Ursula Steane realized that there had been music at the ceremony. She had no ear for it, and anyway at that point was almost catatonic with fear. But, she was a lady, and knew how to behave. ‘Beautiful singing,’ she said. ‘I congratulate you. I am sure my husband will make sure that there is a coin for everyone, before you return to Cambridge.’
Steane’s eyebrows both went up at this; he had after all married her for
her
money, not so that she could disseminate his wherever she liked. He smiled, though, and nodded. An awkward silence fell on the group. Across every face the desperation of the socially inept flickered. Johns came to the rescue.
‘Mistress Steane,’ he said, then realized that he may have made a gaffe. ‘Or should that be Lady Ursula?’
‘Not yet, Professor Johns,’ she said. ‘Not until my husband is enthroned as Bishop, which is not for a few weeks.’
‘Ah,’ Johns said.

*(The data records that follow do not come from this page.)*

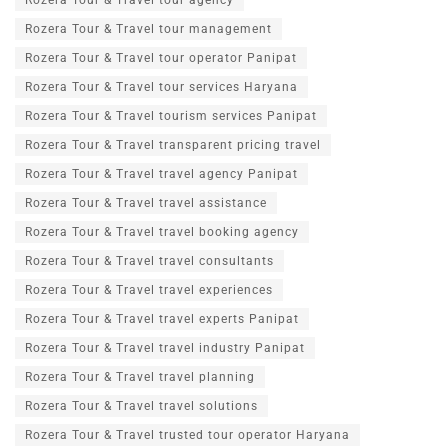
Rozera Tour & Travel tour agency
Rozera Tour & Travel tour management
Rozera Tour & Travel tour operator Panipat
Rozera Tour & Travel tour services Haryana
Rozera Tour & Travel tourism services Panipat
Rozera Tour & Travel transparent pricing travel
Rozera Tour & Travel travel agency Panipat
Rozera Tour & Travel travel assistance
Rozera Tour & Travel travel booking agency
Rozera Tour & Travel travel consultants
Rozera Tour & Travel travel experiences
Rozera Tour & Travel travel experts Panipat
Rozera Tour & Travel travel industry Panipat
Rozera Tour & Travel travel planning
Rozera Tour & Travel travel solutions
Rozera Tour & Travel trusted tour operator Haryana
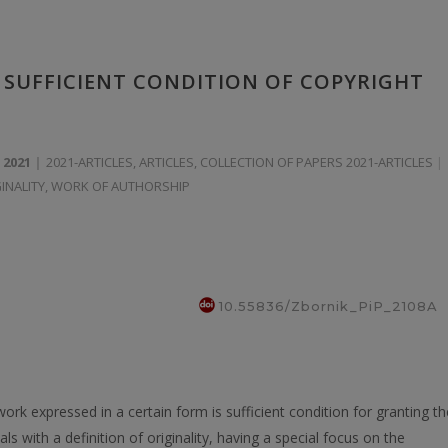
) SUFFICIENT CONDITION OF COPYRIGHT
 2021
2021-ARTICLES
,
ARTICLES
,
COLLECTION OF PAPERS 2021-ARTICLES
INALITY
,
WORK OF AUTHORSHIP
10.55836/Zbornik_PiP_2108A
work expressed in а certain form is sufficient condition for granting th
ls with a definition of originality, having a special focus on the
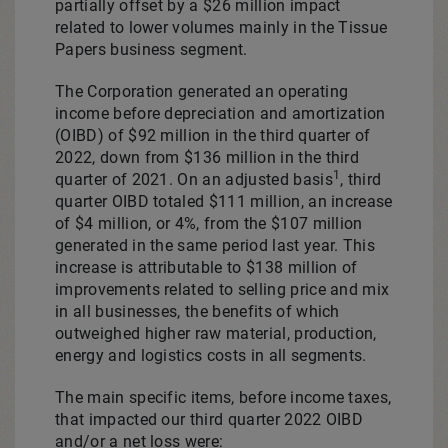
partially offset by a
$26 million
impact
related to lower volumes mainly in the Tissue
Papers business segment.
The Corporation generated an operating
income before depreciation and amortization
(OIBD) of
$92 million
in the third quarter of
2022, down from
$136 million
in the third
1
quarter of 2021. On an adjusted basis
, third
quarter OIBD totaled
$111 million
, an increase
of $4 million, or 4%, from the
$107 million
generated in the same period last year. This
increase is attributable to $138 million of
improvements related to selling price and mix
in all businesses, the benefits of which
outweighed higher raw material, production,
energy and logistics costs in all segments.
The main specific items, before income taxes,
that impacted our third quarter 2022 OIBD
and/or a net loss were:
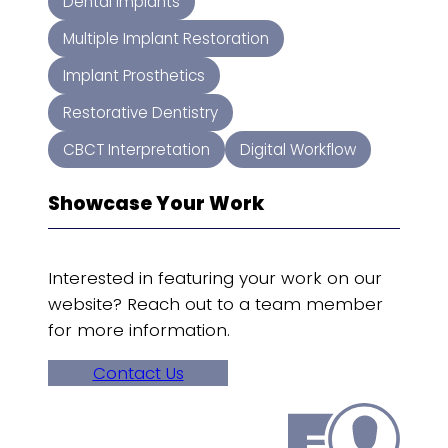
Dental Implants
Multiple Implant Restoration
Implant Prosthetics
Restorative Dentistry
CBCT Interpretation
Digital Workflow
Showcase Your Work
Interested in featuring your work on our
website? Reach out to a team member
for more information.
Contact Us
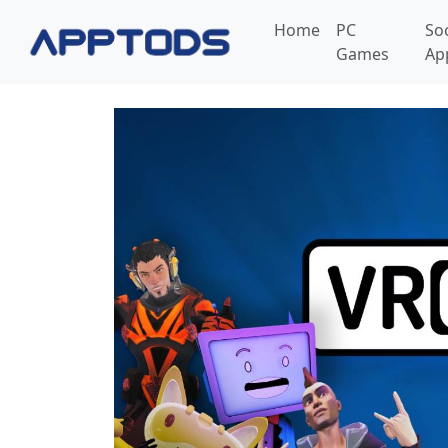
Home
PC
So
Games
Ap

That would be a useful titbit to drop into the High Table gossip. ‘So, where will you be staying until then? Here?’
She smiled. ‘No, I think I have taken enough of my brother-in-law’s hospitality as it is. Although, had things been different, I would have been mistress here.’
Johns looked interested. All grist to the rumour mill. ‘Indeed?’
‘My first husband . . . but, no,’ she said firmly. ‘My first husband is a very old tale, Professor Johns, and often told. No, we will be staying in one of my . . . of my
husband’s
houses until the palace is ready.’
So, that was it. A rich widow. Johns arranged his smile to elicit more confidences. ‘But, you know this house well?’
‘Very well. I have spent many years here, all told, I should imagine. Let me show you the Physick Garden. It is quite unusual to find one in a private house, but Francis’ mother was very interested in such things, God rest her soul, and planted rather a fine one over there, behind that wall.’